Optimizing Agent Workflows for Modern LLMs
Writing effective agent skills requires deep knowledge of prompt engineering. With the release of advanced reasoning models like Claude 3.5 Sonnet, ChatGPT o1, and DeepSeek-V3, prompt templates must focus on structured thinking. Developers are encouraged to use XML tags (e.g., <thought>, <context>, and <rules>) to isolate execution boundaries. Standardized prompts prevent agents from suffering from context drift, ensuring that long-running tasks remain aligned with the initial system parameters.
Exploring by SOC Occupations and Creator Profiles
What makes SkillMD unique is its taxonomy. Instead of simple text search, we parse and organize files according to the Standard Occupational Classification (SOC) system. This means you can discover skills written for Computer and Mathematical roles, Business and Financial operations, Legal, Design, and and Educational Instruction fields. By tracking creator profiles, developers can study how different teams organize their custom instructions, compare version updates, and fork public configs for specialized enterprise use cases.

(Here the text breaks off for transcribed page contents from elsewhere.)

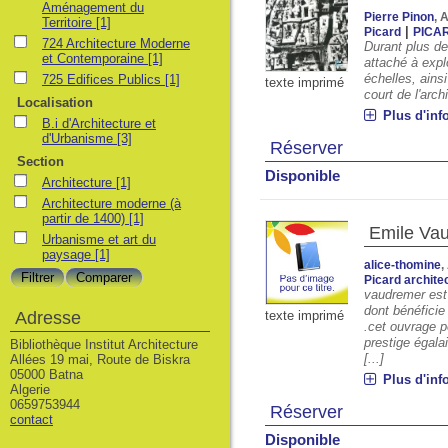
Aménagement du
Pierre Pinon
, 
Territoire
[1]
|
Picard
PICA
724 Architecture Moderne
Durant plus de
et Contemporaine
[1]
attaché à explo
échelles, ains
725 Edifices Publics
[1]
texte imprimé
court de l'arch
Localisation
Plus d'inf
B.i d'Architecture et
d'Urbanisme
[3]
Réserver
Section
Disponible
Architecture
[1]
Architecture moderne (à
partir de 1400)
[1]
Emile Va
Urbanisme et art du
paysage
[1]
alice-thomine
,
Picard archite
vaudremer est 
dont bénéficie 
Adresse
texte imprimé
.cet ouvrage pe
prestige égala
Bibliothèque Institut Architecture
[...]
Allées 19 mai, Route de Biskra
05000 Batna
Plus d'inf
Algerie
0659753944
Réserver
contact
Disponible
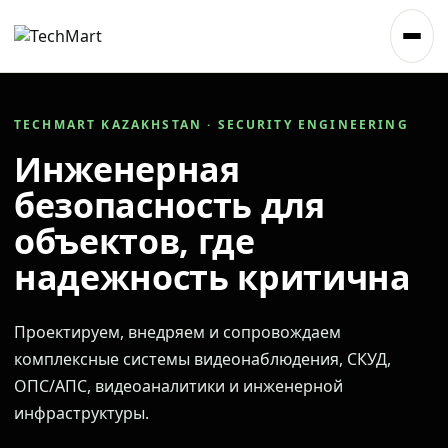
TECHMART KAZAKHSTAN · SECURITY ENGINEERING
Инженерная
безопасность для
объектов, где
надежность критична
Проектируем, внедряем и сопровождаем
комплексные системы видеонаблюдения, СКУД,
ОПС/АПС, видеоаналитики и инженерной
инфраструктуры.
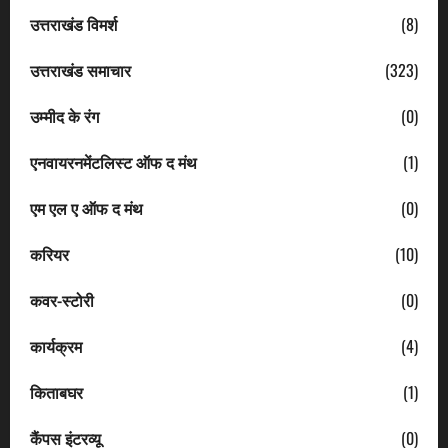
उत्तराखंड विमर्श
(8)
उत्तराखंड समाचार
(323)
उम्मीद के रंग
(0)
एनवायरनमेंटलिस्ट ऑफ द मंथ
(1)
एम एल ए ऑफ द मंथ
(0)
करियर
(10)
कवर-स्टोरी
(0)
कार्यक्रम
(4)
किताबघर
(1)
कैंपस इंटरव्यू
(0)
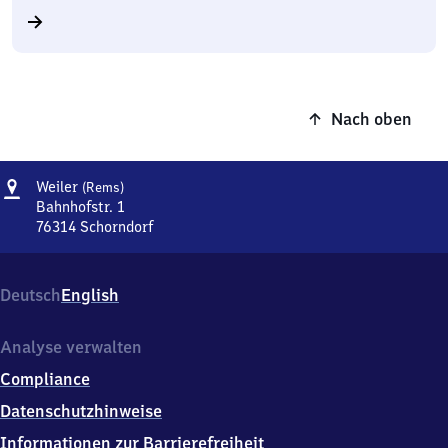
Nach oben
Adresse
Weiler
Weiler
(Rems)
(Rems)
Bahnhofstr. 1
76314
Schorndorf
Weiler
(Rems),
Bahnhofstr.
Deutsch
English
1,
7
6
Analyse verwalten
3
Compliance
1
4
Datenschutzhinweise
Schorndorf
Informationen zur Barrierefreiheit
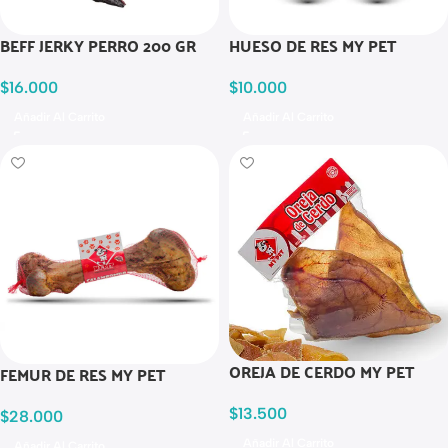
BEFF JERKY PERRO 200 GR
HUESO DE RES MY PET
$
16.000
$
10.000
Añadir Al Carrito
Añadir Al Carrito
OREJA DE CERDO MY PET
FEMUR DE RES MY PET
$
13.500
$
28.000
Añadir Al Carrito
Añadir Al Carrito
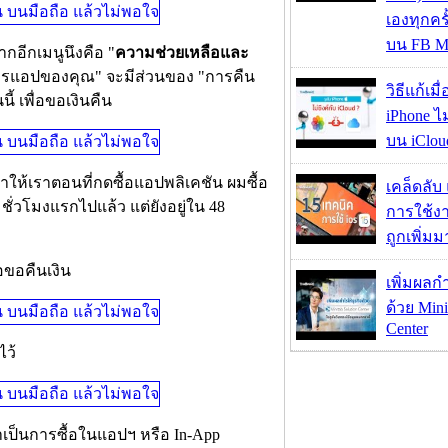
เองทุกคร
บน FB M
ากอีกเมนูนึงคือ "
ความช่วยเหลือและ
ัดการแอปของคุณ" จะมีส่วนของ "การคืน
วิธีแก้เม
้ เพื่อขอเงินคืน
iPhone ไม
บน iClou
งมาให้เราตอนที่กดซื้อแอปพลิเคชัน ผมซื้อ
เคล็ดลับ
ั่วโมงแรกไปแล้ว แต่ยังอยู่ใน 48
การใช้งา
ถูกเพิ่ม
อขอคืนเงิน
เพิ่มผลก
ด้วย Mini
Center
ไว้
ถ้าเป็นการซื้อในแอปฯ หรือ In-App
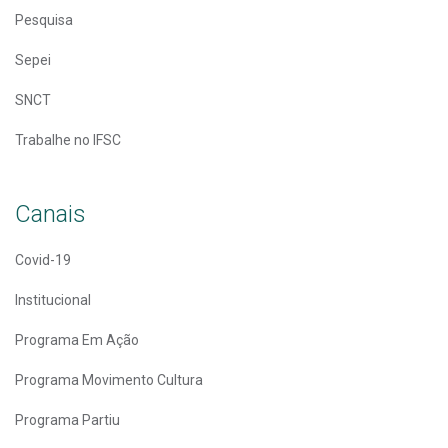
Pesquisa
Sepei
SNCT
Trabalhe no IFSC
Canais
Covid-19
Institucional
Programa Em Ação
Programa Movimento Cultura
Programa Partiu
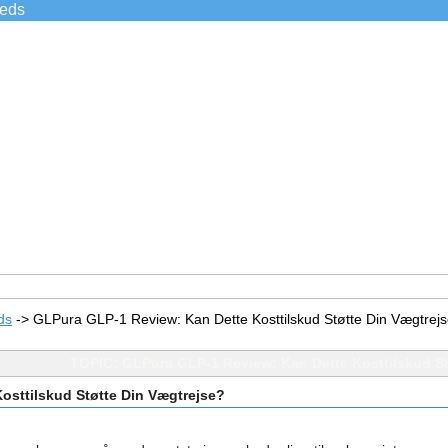
ieds
ds
->
GLPura GLP-1 Review: Kan Dette Kosttilskud Støtte Din Vægtrej
TOPIC: GLPura GLP-1 Review: Kan Dette Kosttilskud St
osttilskud Støtte Din Vægtrejse?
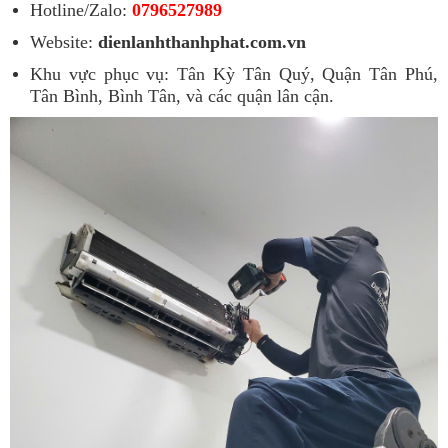
Hotline/Zalo:
0796527989
Website:
dienlanhthanhphat.com.vn
Khu vực phục vụ: Tân Kỳ Tân Quý, Quận Tân Phú,
Tân Bình, Bình Tân, và các quận lân cận.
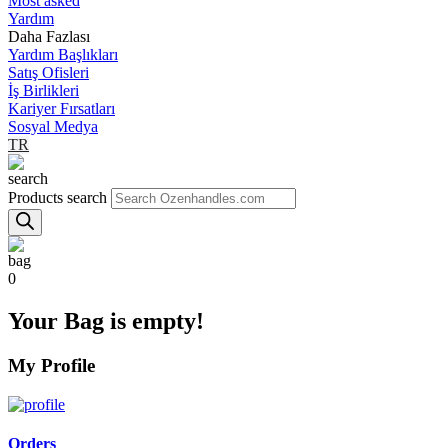
Most asked
Yardım
Daha Fazlası
Yardım Başlıkları
Satış Ofisleri
İş Birlikleri
Kariyer Fırsatları
Sosyal Medya
TR
Products search
0
Your Bag is empty!
My Profile
Orders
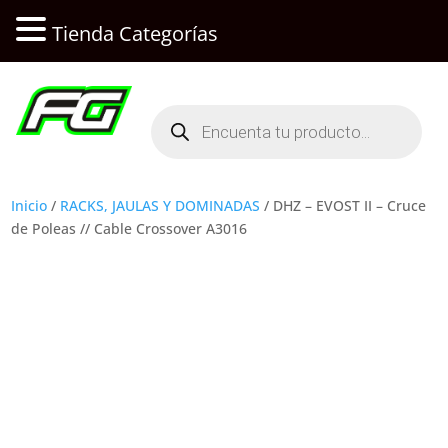
Tienda Categorías
Búsqueda
de
productos
Inicio
/
RACKS, JAULAS Y DOMINADAS
/ DHZ – EVOST II – Cruce
de Poleas // Cable Crossover A3016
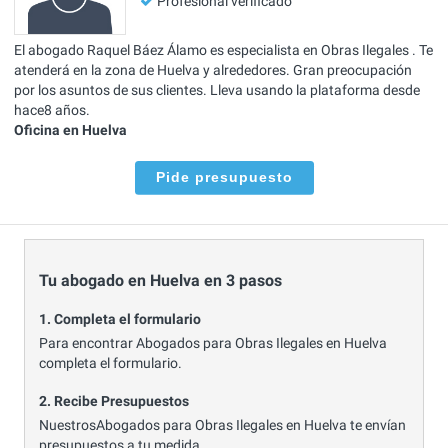
Profesional verificado
El abogado Raquel Báez Álamo es especialista en Obras Ilegales . Te
atenderá en la zona de Huelva y alrededores. Gran preocupación
por los asuntos de sus clientes. Lleva usando la plataforma desde
hace8 años.
Oficina en Huelva
Pide presupuesto
Tu abogado en Huelva en 3 pasos
1. Completa el formulario
Para encontrar Abogados para Obras Ilegales en Huelva
completa el formulario.
2. Recibe Presupuestos
NuestrosAbogados para Obras Ilegales en Huelva te envían
presupuestos a tu medida.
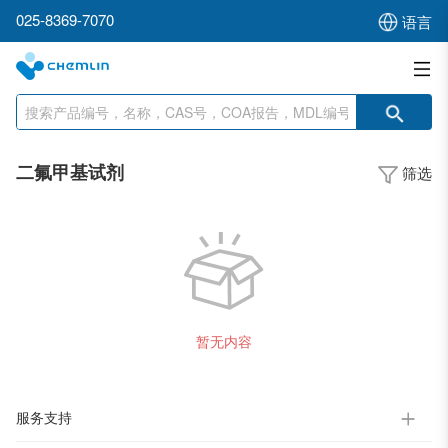
025-8369-7070
语言
二氟甲基试剂
筛选
暂无内容
服务支持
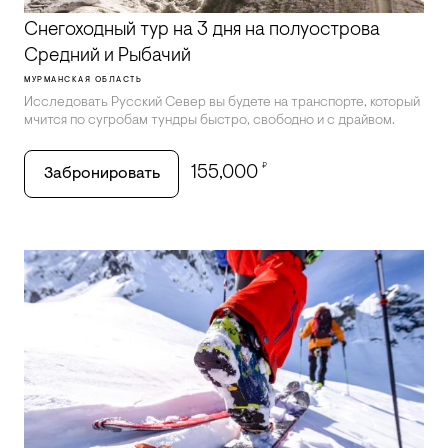
Снегоходный тур на 3 дня на полуострова
Средний и Рыбачий
МУРМАНСКАЯ ОБЛАСТЬ
Исследовать Русский Север вы будете на транспорте, который
мчится по сугробам тундры быстро, свободно и с драйвом.
₽
155,000
Забронировать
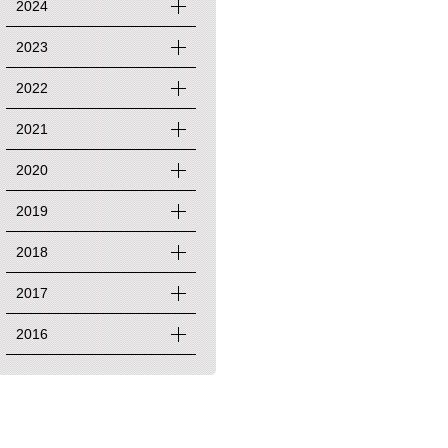
2024
2023
2022
2021
2020
2019
2018
2017
2016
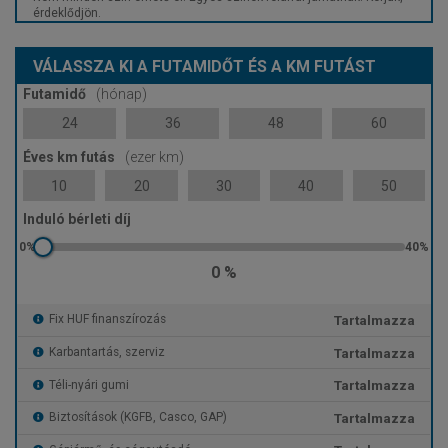
érdeklődjön.
VÁLASSZA KI A FUTAMIDŐT ÉS A KM FUTÁST
Futamidő
(hónap)
24
36
48
60
Éves km futás
(ezer km)
10
20
30
40
50
Induló bérleti díj
0 %
Tartalmazza
Fix HUF finanszírozás
Tartalmazza
Karbantartás, szerviz
Tartalmazza
Téli-nyári gumi
Tartalmazza
Biztosítások (KGFB, Casco, GAP)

SkillMD operates as a high-performance index running on a fast Go backend and a highly responsive Astro SSR frontend. All search queries execute in milliseconds, featuring smart debouncing to prevent multiple API requests while keeping user data secure. Join our community of developers to standardize your AI agent instructions and optimize your LLM prompting workflows today.
Frequently Asked Questions
A practical guide to agent skills: what they are, how to inspect them, and how SkillMD helps you explore the ecosystem.